DATA FOR THIS EXERCISE -

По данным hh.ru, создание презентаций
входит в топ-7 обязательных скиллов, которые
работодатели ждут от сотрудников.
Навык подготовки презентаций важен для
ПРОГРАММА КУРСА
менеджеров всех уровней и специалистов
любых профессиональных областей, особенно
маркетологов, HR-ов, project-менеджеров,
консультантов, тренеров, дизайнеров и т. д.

WORK INSTRUCTIONS - Look at the records above. Copy every line where the string "менеджеров" occurs.

RESULT OF THE TASK -
менеджеров всех уровней и специалистов
маркетологов, HR-ов, project-менеджеров,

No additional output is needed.